## Source data:
--------

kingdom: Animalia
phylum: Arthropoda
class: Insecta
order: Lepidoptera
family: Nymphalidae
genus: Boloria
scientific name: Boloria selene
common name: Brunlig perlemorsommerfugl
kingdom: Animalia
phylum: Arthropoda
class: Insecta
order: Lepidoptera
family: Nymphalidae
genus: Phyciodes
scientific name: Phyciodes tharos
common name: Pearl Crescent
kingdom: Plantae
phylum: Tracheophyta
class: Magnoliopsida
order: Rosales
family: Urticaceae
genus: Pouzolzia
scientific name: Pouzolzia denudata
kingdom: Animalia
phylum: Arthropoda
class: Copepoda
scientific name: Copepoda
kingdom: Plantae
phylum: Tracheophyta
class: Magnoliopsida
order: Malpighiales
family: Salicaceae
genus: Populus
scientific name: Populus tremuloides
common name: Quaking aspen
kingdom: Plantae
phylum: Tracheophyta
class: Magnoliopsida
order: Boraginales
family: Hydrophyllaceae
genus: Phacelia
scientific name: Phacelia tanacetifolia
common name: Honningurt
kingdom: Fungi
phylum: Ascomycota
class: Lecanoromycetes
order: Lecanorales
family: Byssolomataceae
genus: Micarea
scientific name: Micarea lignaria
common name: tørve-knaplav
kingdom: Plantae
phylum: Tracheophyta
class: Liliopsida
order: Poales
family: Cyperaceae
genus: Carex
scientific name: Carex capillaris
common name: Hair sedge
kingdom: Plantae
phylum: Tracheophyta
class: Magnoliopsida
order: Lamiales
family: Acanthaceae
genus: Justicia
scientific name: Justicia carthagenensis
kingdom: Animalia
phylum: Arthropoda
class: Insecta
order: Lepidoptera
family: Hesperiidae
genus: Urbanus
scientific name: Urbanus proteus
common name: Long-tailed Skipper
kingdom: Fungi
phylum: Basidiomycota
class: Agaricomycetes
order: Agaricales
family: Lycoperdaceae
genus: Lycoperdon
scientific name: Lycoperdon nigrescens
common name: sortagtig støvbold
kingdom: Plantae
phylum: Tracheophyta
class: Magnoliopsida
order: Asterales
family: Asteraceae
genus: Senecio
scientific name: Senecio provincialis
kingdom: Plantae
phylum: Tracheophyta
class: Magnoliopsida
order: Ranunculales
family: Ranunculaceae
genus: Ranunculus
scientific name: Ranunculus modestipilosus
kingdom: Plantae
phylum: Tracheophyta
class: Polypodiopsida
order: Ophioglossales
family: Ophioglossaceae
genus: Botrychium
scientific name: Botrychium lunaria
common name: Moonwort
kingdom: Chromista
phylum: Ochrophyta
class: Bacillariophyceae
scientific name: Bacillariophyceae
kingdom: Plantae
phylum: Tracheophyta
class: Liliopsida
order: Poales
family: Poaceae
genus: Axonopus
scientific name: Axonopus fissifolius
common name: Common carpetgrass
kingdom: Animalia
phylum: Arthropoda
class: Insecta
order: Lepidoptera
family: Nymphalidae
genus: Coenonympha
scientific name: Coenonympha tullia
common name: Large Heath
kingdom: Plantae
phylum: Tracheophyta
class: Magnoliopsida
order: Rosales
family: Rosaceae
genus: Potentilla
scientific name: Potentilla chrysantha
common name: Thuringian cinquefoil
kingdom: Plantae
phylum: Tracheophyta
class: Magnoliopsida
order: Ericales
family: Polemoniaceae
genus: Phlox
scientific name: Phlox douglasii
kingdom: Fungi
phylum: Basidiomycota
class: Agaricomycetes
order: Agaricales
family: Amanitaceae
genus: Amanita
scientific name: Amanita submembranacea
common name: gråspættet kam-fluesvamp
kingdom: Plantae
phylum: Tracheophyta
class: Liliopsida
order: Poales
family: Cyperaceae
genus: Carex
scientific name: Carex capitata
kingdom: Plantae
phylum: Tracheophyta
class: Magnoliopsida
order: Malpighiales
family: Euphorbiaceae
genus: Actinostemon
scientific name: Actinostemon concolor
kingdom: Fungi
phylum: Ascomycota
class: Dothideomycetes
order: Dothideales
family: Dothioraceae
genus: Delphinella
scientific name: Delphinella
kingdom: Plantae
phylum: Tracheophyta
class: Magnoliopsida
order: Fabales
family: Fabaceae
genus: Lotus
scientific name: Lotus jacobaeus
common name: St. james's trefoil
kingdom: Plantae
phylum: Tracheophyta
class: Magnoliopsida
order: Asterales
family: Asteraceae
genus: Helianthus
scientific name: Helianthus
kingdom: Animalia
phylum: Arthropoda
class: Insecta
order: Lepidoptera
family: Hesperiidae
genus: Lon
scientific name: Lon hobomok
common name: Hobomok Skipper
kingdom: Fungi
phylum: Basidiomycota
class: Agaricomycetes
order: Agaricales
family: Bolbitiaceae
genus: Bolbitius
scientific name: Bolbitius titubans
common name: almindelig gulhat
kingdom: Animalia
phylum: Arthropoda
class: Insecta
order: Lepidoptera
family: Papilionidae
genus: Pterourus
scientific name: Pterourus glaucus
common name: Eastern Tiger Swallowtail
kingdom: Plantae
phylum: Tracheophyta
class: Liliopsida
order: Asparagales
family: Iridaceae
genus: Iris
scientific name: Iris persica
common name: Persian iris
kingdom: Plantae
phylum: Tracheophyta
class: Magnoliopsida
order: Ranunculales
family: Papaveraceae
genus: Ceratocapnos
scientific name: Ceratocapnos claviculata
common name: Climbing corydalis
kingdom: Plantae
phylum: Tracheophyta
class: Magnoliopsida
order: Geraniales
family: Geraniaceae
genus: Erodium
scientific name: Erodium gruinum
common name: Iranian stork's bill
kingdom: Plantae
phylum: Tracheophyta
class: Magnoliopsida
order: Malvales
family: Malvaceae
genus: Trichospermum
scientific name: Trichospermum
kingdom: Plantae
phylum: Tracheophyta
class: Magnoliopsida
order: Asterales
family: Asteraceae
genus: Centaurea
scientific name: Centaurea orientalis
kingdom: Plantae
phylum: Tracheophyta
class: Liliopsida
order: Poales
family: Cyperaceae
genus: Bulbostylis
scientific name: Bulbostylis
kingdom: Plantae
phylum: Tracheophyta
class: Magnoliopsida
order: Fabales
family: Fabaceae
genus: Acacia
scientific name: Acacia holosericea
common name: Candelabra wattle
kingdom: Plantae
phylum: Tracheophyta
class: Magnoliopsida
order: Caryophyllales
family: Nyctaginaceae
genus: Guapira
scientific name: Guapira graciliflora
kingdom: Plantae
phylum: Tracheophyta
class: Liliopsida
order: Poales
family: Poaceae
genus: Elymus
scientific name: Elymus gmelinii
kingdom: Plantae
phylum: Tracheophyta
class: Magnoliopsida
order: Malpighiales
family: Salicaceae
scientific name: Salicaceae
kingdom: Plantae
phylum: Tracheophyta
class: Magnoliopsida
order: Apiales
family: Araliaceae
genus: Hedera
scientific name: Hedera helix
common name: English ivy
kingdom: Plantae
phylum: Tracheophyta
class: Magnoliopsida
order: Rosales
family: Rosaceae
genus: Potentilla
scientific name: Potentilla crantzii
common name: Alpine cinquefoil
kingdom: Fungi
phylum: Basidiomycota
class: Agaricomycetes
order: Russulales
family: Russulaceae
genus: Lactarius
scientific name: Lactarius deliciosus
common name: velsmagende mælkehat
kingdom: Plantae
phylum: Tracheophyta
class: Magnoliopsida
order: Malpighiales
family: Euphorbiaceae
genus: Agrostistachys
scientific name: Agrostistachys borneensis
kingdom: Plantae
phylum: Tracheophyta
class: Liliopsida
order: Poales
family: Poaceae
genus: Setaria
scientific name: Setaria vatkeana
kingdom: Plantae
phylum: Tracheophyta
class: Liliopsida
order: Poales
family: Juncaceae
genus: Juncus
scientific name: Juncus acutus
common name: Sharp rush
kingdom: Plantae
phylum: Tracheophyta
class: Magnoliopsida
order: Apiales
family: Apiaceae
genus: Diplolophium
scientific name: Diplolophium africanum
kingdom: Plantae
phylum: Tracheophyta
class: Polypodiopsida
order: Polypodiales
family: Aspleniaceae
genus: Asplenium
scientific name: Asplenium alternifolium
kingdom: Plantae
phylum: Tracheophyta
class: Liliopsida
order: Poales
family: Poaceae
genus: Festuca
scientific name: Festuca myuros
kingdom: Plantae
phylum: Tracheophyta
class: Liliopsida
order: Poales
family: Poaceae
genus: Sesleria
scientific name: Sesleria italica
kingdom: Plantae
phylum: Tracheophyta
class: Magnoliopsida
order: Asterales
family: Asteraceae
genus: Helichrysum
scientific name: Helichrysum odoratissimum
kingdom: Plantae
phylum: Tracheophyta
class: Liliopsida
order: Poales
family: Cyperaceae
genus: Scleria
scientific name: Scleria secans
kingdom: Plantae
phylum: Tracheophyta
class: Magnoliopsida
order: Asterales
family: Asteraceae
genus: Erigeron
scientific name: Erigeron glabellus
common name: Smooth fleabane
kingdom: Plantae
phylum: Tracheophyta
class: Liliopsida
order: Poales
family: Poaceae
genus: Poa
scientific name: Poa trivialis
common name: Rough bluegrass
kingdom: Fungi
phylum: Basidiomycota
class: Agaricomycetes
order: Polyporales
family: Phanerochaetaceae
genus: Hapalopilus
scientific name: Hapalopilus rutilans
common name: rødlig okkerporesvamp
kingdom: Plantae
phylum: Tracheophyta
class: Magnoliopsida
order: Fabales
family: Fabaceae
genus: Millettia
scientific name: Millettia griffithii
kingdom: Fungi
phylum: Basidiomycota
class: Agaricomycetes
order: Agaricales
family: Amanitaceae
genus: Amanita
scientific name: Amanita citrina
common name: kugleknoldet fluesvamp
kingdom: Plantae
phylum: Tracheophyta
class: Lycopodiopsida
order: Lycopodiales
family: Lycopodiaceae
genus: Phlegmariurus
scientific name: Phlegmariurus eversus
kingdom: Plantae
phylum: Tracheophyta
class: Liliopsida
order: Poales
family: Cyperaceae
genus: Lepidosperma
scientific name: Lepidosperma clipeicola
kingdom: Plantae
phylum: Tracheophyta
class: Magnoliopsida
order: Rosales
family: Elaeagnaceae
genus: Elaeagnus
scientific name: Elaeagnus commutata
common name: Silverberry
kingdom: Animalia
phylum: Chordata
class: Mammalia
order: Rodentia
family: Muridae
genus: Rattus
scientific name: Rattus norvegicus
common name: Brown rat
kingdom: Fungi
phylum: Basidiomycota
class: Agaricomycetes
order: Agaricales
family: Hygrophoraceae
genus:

--------

Reproduce the entries verbatim from the line containing "scientific name: Salicaceae" through the line containing "scientific name: Sesleria italica", with both of those lines included.

scientific name: Salicaceae
kingdom: Plantae
phylum: Tracheophyta
class: Magnoliopsida
order: Apiales
family: Araliaceae
genus: Hedera
scientific name: Hedera helix
common name: English ivy
kingdom: Plantae
phylum: Tracheophyta
class: Magnoliopsida
order: Rosales
family: Rosaceae
genus: Potentilla
scientific name: Potentilla crantzii
common name: Alpine cinquefoil
kingdom: Fungi
phylum: Basidiomycota
class: Agaricomycetes
order: Russulales
family: Russulaceae
genus: Lactarius
scientific name: Lactarius deliciosus
common name: velsmagende mælkehat
kingdom: Plantae
phylum: Tracheophyta
class: Magnoliopsida
order: Malpighiales
family: Euphorbiaceae
genus: Agrostistachys
scientific name: Agrostistachys borneensis
kingdom: Plantae
phylum: Tracheophyta
class: Liliopsida
order: Poales
family: Poaceae
genus: Setaria
scientific name: Setaria vatkeana
kingdom: Plantae
phylum: Tracheophyta
class: Liliopsida
order: Poales
family: Juncaceae
genus: Juncus
scientific name: Juncus acutus
common name: Sharp rush
kingdom: Plantae
phylum: Tracheophyta
class: Magnoliopsida
order: Apiales
family: Apiaceae
genus: Diplolophium
scientific name: Diplolophium africanum
kingdom: Plantae
phylum: Tracheophyta
class: Polypodiopsida
order: Polypodiales
family: Aspleniaceae
genus: Asplenium
scientific name: Asplenium alternifolium
kingdom: Plantae
phylum: Tracheophyta
class: Liliopsida
order: Poales
family: Poaceae
genus: Festuca
scientific name: Festuca myuros
kingdom: Plantae
phylum: Tracheophyta
class: Liliopsida
order: Poales
family: Poaceae
genus: Sesleria
scientific name: Sesleria italica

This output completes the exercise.